I love creating things, and having a good team around me to do it. I like hospitality - serving people with good people. I enjoy building community within my team. All of these things motivate me.

What’s the most difficult part of your job? 

Finding good people to create that community. Finding ways to lead your team in the right direction; maintaining that vision. It’s all about surrounding yourself with the right people. Finding talented people is difficult.

What would make your life easier in your restaurant? 

Reliable equipment.

What do you most appreciate about your sales reps? 

I appreciate their patience and their flexibility and their responsiveness. If there is a problem fix it ASAP. I like that.

What do you wish they would do better? 

I appreciate when sales reps listen to me and my needs as a restaurant owner.

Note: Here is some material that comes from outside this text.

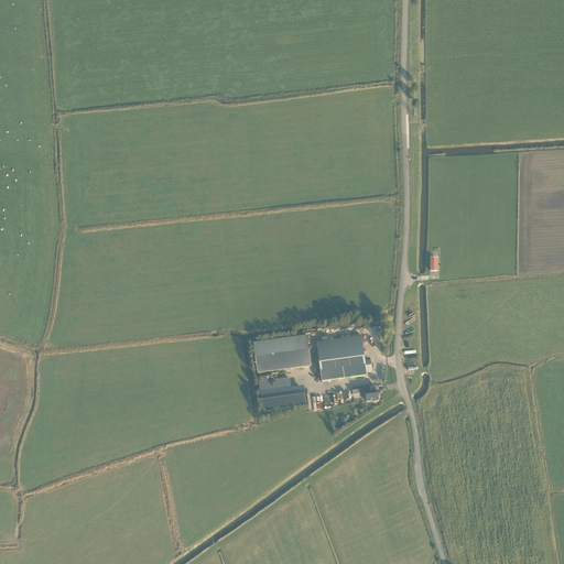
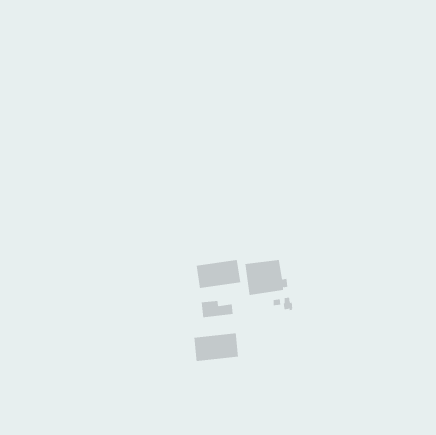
building: none -> [194,333,239,362]

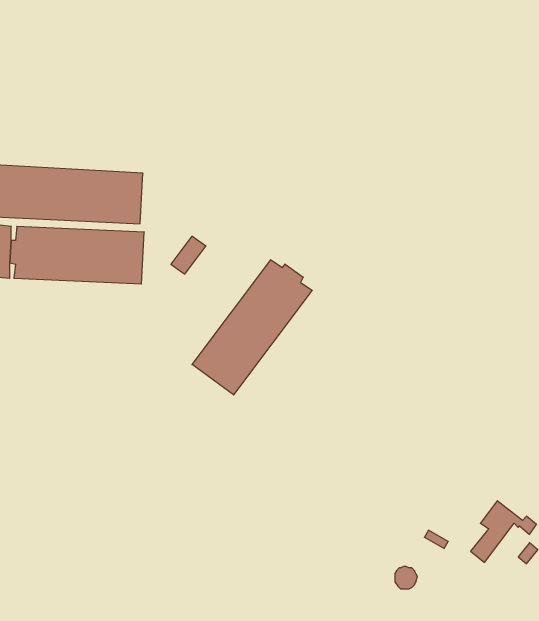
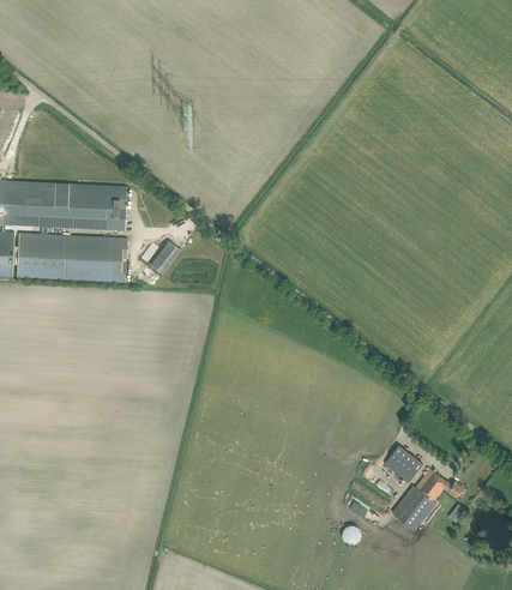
building: [192,260,312,395] -> none
building: none -> [383,445,421,482]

What do vendors need to do in order to make your chef’s lives easier? 

Quality of product and freshness are very important. I need to have freshness because it affects taste. Convenience and timeliness are important too.

What do you love about technology? What do you hate about technology? 

I love the efficiency of technology. I hate the time that it takes to get a product working for me. Sometimes technology becomes so advanced that it’s overwhelming. Sometimes technology makes simple things complicated.

What do you wish people understood about your profession? 

That it’s not always hospitable. It’s a difficult process. It’s a lot of work being a restaurant owner. The job is a profession like every other job, so it’s not as fun as people may think it is. We work hard in this industry.

Where do you see the food industry going in the future? 

I think the industry is becoming more customer oriented. Customers have more of a voice now, so restaurants have to be careful with what they’re putting out there. For the past 10 years the industry has been very focused on health, because customers want to know what they’re eating. The farm to table movement is here to stay.

What is your goal in your profession? 

I want to build a restaurant group that diversifies the industry. I want to create jobs, and just be happy in life.